(Stored data)
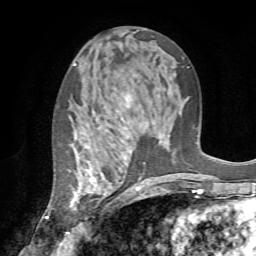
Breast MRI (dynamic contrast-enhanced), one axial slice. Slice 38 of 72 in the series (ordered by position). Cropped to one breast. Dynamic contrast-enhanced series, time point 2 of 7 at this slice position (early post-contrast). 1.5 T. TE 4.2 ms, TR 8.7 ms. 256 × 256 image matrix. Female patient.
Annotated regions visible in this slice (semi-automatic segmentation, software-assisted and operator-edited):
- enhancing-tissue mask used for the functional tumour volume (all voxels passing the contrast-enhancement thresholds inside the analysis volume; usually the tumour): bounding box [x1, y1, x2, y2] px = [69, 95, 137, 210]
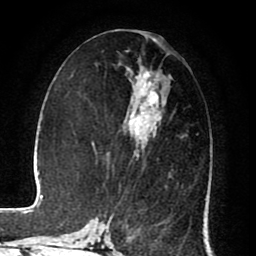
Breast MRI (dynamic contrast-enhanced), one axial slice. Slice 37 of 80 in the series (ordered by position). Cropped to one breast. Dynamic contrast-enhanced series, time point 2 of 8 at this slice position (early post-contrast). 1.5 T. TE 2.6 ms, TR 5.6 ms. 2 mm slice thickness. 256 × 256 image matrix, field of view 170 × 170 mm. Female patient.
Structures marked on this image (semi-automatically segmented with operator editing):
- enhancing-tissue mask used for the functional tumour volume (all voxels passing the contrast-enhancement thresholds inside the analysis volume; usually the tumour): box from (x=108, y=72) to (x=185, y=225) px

**INSTRUCTIONS FOR THE TASK**
Copy out all the records exactly as they read, and omit the pictures.

**RESULT**
Breast MRI (dynamic contrast-enhanced), one axial slice. Slice 38 of 72 in the series (ordered by position). Cropped to one breast. Dynamic contrast-enhanced series, time point 2 of 7 at this slice position (early post-contrast). 1.5 T. TE 4.2 ms, TR 8.7 ms. 256 × 256 image matrix. Female patient.
Annotated regions visible in this slice (semi-automatic segmentation, software-assisted and operator-edited):
- enhancing-tissue mask used for the functional tumour volume (all voxels passing the contrast-enhancement thresholds inside the analysis volume; usually the tumour): bounding box [x1, y1, x2, y2] px = [69, 95, 137, 210]
Breast MRI (dynamic contrast-enhanced), one axial slice. Slice 37 of 80 in the series (ordered by position). Cropped to one breast. Dynamic contrast-enhanced series, time point 2 of 8 at this slice position (early post-contrast). 1.5 T. TE 2.6 ms, TR 5.6 ms. 2 mm slice thickness. 256 × 256 image matrix, field of view 170 × 170 mm. Female patient.
Structures marked on this image (semi-automatically segmented with operator editing):
- enhancing-tissue mask used for the functional tumour volume (all voxels passing the contrast-enhancement thresholds inside the analysis volume; usually the tumour): box from (x=108, y=72) to (x=185, y=225) px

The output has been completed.